T-Mobile US (NYSE:TMUS) parent Deutsche Telekom wants at least a $1 billion breakup fee in the event that regulators block a merger between Sprint (NYSE: S) and T-Mobile, according to a Wall Street Journal report.
According to the report, which cited unnamed sources, DT also wants assurances that T-Mobile's brand and some of its management team would remain after a deal.
The report also said DT and SoftBank-owned Sprint are discussing how much opposition they face from regulators. The companies want to strike a deal soon, but given signals of opposition from the FCC and Department of Justice, they are also thinking of holding off on the transaction until after the incentive auctions of 600 MHz broadcast TV spectrum scheduled for mid-2015.
DT and SoftBank are also evaluating how FCC rule changes governing how much spectrum carriers can hold could affect the merger of Sprint and T-Mobile. On Thursday, the FCC plans to vote on rules that would limit the amount of spectrum carriers can own. The new rules could add the 2.5 GHz spectrum that Sprint owns to the FCC's so-called "spectrum screen"--thus making it more difficult for Sprint to acquire additional spectrum. The addition of Sprint's 2.5 GHz spectrum to the screen could make it more difficult for Sprint to merge with T-Mobile and to combine the two carriers' spectrum portfolios.
DT received a $6 billion breakup fee that included spectrum, a roaming agreement and $3 billion in cash after regulators blocked AT&T's (NYSE: T) $39 billion acquisition of T-Mobile in 2011. That set the stage for T-Mobile's comeback in the market; the carrier has added 6.1 million customers in the past four quarters, including 1.3 million postpaid subscribers in the first quarter of 2014 alone.

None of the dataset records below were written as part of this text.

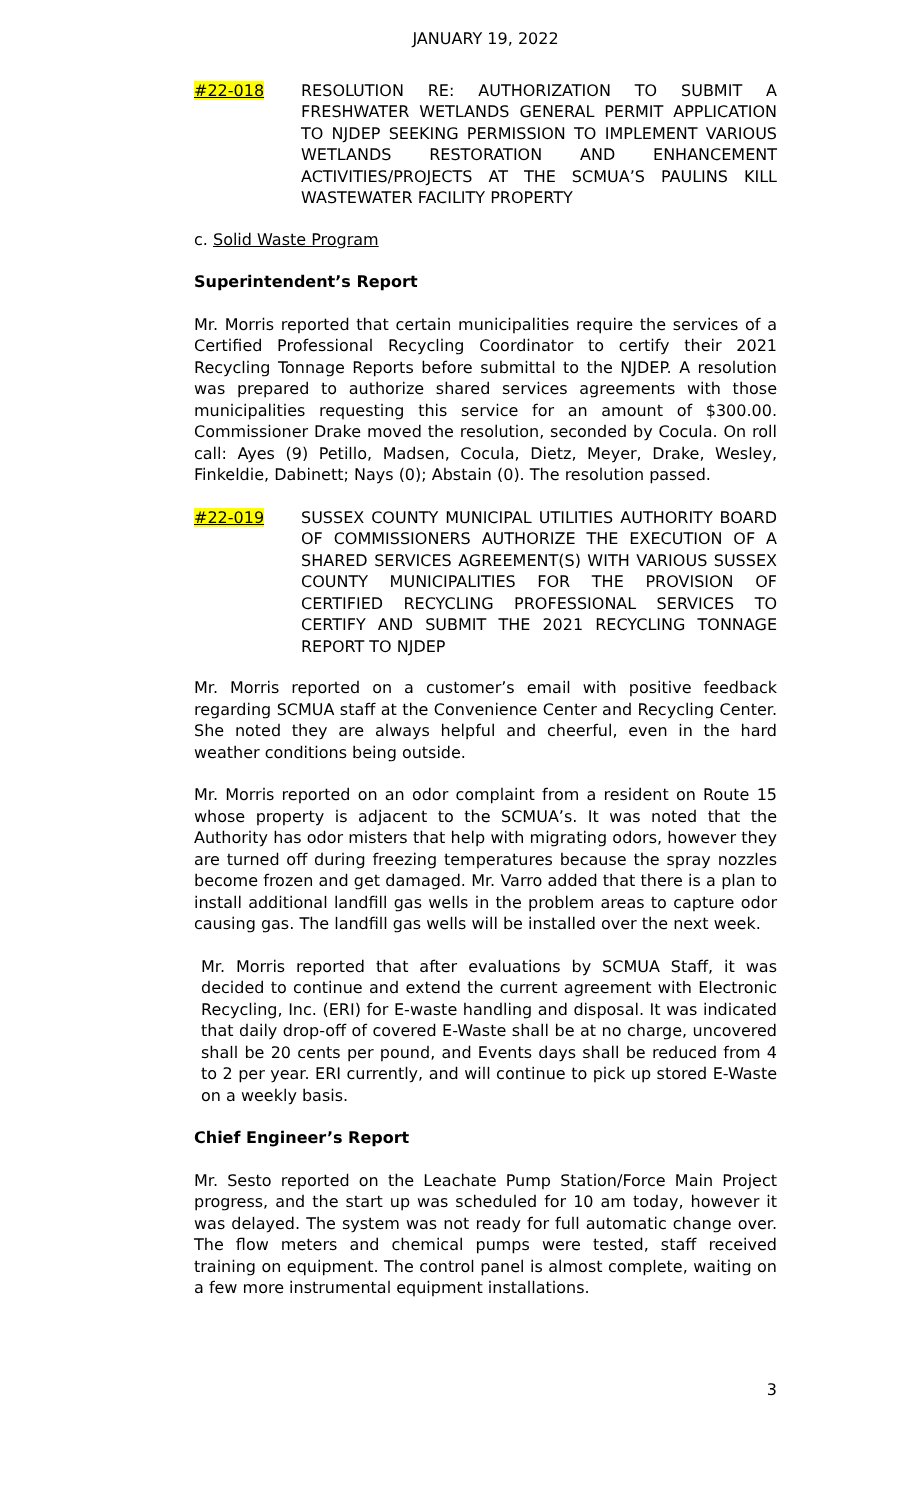JANUARY 19, 2022
#22-018 RESOLUTION RE: AUTHORIZATION TO SUBMIT A FRESHWATER WETLANDS GENERAL PERMIT APPLICATION TO NJDEP SEEKING PERMISSION TO IMPLEMENT VARIOUS WETLANDS RESTORATION AND ENHANCEMENT ACTIVITIES/PROJECTS AT THE SCMUA’S PAULINS KILL WASTEWATER FACILITY PROPERTY
c. Solid Waste Program
Superintendent’s Report
Mr. Morris reported that certain municipalities require the services of a Certified Professional Recycling Coordinator to certify their 2021 Recycling Tonnage Reports before submittal to the NJDEP. A resolution was prepared to authorize shared services agreements with those municipalities requesting this service for an amount of $300.00. Commissioner Drake moved the resolution, seconded by Cocula. On roll call: Ayes (9) Petillo, Madsen, Cocula, Dietz, Meyer, Drake, Wesley, Finkeldie, Dabinett; Nays (0); Abstain (0). The resolution passed.
#22-019 SUSSEX COUNTY MUNICIPAL UTILITIES AUTHORITY BOARD OF COMMISSIONERS AUTHORIZE THE EXECUTION OF A SHARED SERVICES AGREEMENT(S) WITH VARIOUS SUSSEX COUNTY MUNICIPALITIES FOR THE PROVISION OF CERTIFIED RECYCLING PROFESSIONAL SERVICES TO CERTIFY AND SUBMIT THE 2021 RECYCLING TONNAGE REPORT TO NJDEP
Mr. Morris reported on a customer’s email with positive feedback regarding SCMUA staff at the Convenience Center and Recycling Center. She noted they are always helpful and cheerful, even in the hard weather conditions being outside.
Mr. Morris reported on an odor complaint from a resident on Route 15 whose property is adjacent to the SCMUA’s. It was noted that the Authority has odor misters that help with migrating odors, however they are turned off during freezing temperatures because the spray nozzles become frozen and get damaged. Mr. Varro added that there is a plan to install additional landfill gas wells in the problem areas to capture odor causing gas. The landfill gas wells will be installed over the next week.
Mr. Morris reported that after evaluations by SCMUA Staff, it was decided to continue and extend the current agreement with Electronic Recycling, Inc. (ERI) for E-waste handling and disposal. It was indicated that daily drop-off of covered E-Waste shall be at no charge, uncovered shall be 20 cents per pound, and Events days shall be reduced from 4 to 2 per year. ERI currently, and will continue to pick up stored E-Waste on a weekly basis.
Chief Engineer’s Report
Mr. Sesto reported on the Leachate Pump Station/Force Main Project progress, and the start up was scheduled for 10 am today, however it was delayed. The system was not ready for full automatic change over. The flow meters and chemical pumps were tested, staff received training on equipment. The control panel is almost complete, waiting on a few more instrumental equipment installations.
3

DT still owns 67 percent of T-Mobile.
DT CEO Timotheus Hoettges said last week he is open to creating a "super maverick" to challenge AT&T and Verizon Wireless (NYSE: VZ). However, he also indicated that there are clear hurdles. "We're getting signals from the regulatory authority as well as antitrust supervisors that such a merger isn't seen as expedient," Hoettges said in discussing DT's first-quarter results. "Against that backdrop, we have to see how we can develop the business so it creates the most value for our shareholders."
The Journal report added that SoftBank CEO and Sprint Chairman Masayoshi Son wouldn't do anything "reckless," and does not want the deal to get blocked only to see T-Mobile get a sizable breakup fee, which it could then use to fight Sprint.